Le immagini dal video del pestaggio.

È stata massacrata di botte mentre si trovava in uno dei vagoni metropolitana della linea B, su un convoglio che stava viaggiando in direzione Laurentina dalla stazione di Termini. La donna, una trentanovenne croata, è stata presa a calci e pugni da tre persone: "Devi rubare di più", le avevano detto i suoi aggressori. Ma lei, una borseggiatrice in metropolitana, aveva deciso di non voler più lavorare per loro.

La polizia ha rintracciato due dei tre aggressori e li ha sottoposti in stato di fermo di indiziato di delitto due persone perché gravemente indiziate del reato di estorsione e rapina aggravata in concorso.

Perché è stata aggredita

Non appena concluso il pestaggio, il gruppo si è allontanato e sul posto sono arrivati gli agenti della Questura di Roma, dopo aver ricevuto una segnalazione. Hanno trovato la donna a terra, agonizzante. Perdeva sangue dal volto. "Vogliono da me 1000 euro al giorno come ricavato dei furti. Sono stata costretta a continuare, mi hanno picchiato perché volevo smettere", avrebbe dichiarato la donna ai poliziotti, precisando che sarebbe riuscita a riconoscerli con certezza.

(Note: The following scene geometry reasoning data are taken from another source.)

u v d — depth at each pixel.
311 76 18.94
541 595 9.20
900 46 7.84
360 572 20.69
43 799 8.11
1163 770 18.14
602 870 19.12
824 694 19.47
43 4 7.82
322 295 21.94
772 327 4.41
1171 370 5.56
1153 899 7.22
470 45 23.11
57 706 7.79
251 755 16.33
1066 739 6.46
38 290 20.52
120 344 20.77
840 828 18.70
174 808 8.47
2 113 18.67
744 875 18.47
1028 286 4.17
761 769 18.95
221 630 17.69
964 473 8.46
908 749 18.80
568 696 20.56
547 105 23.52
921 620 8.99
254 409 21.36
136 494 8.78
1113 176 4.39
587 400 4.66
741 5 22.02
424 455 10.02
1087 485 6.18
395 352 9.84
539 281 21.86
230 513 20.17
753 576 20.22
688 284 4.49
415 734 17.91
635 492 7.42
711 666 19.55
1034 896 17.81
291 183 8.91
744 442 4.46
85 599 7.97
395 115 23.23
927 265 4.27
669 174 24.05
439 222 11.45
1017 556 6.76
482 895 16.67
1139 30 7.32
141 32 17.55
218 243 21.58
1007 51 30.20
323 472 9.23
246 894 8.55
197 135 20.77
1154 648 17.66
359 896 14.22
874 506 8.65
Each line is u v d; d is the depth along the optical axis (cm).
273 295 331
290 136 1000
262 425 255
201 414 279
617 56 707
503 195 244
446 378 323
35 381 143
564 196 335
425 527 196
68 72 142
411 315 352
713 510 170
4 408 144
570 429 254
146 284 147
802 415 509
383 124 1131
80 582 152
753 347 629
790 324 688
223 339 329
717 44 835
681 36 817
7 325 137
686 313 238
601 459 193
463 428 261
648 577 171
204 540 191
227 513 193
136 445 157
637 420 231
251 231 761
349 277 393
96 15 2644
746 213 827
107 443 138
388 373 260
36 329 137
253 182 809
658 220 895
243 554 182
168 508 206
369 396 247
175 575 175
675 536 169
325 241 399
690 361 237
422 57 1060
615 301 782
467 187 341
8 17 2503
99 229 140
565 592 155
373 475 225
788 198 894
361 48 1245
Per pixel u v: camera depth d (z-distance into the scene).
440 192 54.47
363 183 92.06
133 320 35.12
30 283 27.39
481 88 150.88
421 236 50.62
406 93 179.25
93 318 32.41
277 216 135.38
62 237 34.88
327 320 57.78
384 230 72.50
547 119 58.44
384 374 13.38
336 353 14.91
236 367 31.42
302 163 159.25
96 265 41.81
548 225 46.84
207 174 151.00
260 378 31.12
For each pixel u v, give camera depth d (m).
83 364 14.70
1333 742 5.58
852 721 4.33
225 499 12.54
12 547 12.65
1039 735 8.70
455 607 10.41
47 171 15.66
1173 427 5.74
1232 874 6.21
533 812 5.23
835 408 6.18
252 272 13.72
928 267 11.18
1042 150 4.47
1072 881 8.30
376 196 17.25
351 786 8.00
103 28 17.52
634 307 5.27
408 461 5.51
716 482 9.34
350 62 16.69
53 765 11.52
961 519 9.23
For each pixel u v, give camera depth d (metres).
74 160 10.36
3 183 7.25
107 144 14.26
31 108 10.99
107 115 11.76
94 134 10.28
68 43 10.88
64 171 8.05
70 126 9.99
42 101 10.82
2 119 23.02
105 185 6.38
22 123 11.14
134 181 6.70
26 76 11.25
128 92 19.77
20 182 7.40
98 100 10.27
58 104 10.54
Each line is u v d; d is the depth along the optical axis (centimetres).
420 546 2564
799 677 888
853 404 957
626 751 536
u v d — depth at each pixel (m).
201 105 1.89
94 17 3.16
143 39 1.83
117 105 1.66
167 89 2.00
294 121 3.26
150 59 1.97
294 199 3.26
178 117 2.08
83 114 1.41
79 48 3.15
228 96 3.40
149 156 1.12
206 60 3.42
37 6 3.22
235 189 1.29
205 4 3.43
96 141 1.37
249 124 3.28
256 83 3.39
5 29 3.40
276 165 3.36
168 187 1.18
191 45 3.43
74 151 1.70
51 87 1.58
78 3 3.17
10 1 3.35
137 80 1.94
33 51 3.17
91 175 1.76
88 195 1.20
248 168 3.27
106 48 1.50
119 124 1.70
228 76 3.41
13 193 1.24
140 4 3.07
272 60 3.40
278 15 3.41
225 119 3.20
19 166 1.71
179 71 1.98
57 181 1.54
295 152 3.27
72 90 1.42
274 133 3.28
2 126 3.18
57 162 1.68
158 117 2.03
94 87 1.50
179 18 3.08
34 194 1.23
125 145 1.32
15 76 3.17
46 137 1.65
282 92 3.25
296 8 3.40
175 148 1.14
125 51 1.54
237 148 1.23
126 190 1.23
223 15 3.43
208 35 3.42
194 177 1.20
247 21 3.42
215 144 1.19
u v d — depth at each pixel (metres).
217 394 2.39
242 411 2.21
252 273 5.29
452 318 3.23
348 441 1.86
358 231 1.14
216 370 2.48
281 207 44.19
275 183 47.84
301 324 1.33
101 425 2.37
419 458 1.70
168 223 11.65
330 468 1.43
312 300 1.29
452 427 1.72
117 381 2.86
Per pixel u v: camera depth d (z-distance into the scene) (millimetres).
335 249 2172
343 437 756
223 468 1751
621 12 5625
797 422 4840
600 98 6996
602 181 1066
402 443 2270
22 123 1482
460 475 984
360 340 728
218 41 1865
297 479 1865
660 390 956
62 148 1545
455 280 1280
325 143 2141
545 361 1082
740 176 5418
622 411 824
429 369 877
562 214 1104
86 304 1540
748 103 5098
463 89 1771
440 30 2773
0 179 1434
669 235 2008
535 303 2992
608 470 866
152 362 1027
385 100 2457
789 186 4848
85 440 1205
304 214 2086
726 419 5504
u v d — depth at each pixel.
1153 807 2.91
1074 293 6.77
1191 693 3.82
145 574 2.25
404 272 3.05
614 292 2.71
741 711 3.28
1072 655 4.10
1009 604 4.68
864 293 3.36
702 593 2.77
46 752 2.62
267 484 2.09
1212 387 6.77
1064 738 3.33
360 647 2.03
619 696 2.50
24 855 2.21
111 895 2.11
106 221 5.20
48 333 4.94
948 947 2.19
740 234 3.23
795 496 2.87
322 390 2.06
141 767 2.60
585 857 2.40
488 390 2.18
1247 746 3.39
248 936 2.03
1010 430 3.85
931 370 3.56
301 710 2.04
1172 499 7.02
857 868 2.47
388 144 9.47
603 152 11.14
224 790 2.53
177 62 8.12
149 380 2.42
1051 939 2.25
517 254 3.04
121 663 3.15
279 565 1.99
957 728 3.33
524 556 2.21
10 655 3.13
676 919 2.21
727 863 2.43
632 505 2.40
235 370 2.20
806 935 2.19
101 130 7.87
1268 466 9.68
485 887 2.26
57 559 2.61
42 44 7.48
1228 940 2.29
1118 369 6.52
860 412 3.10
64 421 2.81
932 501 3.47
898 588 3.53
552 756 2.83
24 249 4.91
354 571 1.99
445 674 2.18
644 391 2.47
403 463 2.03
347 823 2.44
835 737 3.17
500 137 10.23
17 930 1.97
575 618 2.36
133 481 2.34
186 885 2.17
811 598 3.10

Dopo il pestaggio la donna, che si trovava all'ottavo mese di gravidanza, è stata costretta a far nascere d'urgenza il bambino che portava in grembo ed è stata sottoposta a diverse operazioni maxillofacciali. Non è in pericolo di vita, ma insieme al suo bimbo è stata tenuta sotto osservazione per diverso tempo a causa delle condizioni serie in cui si trovava.

Chi sono i due soggetti fermati

Le persone sottoposte in stato di fermo per estorsione e rapina aggravata in concorso sono due. Si tratta di un uomo di 20 anni e una donna di 24 di origine rom. Insieme al terzo aggressore, avrebbero costretto la donna a continuare con i furti anche quando aveva chiaramente dichiarato di voler smettere, perché si trovava in stato interessante. L'autorità giudiziaria ha presto convalidato il lavoro degli agenti della Polizia di Stato del Commissariato Viminale.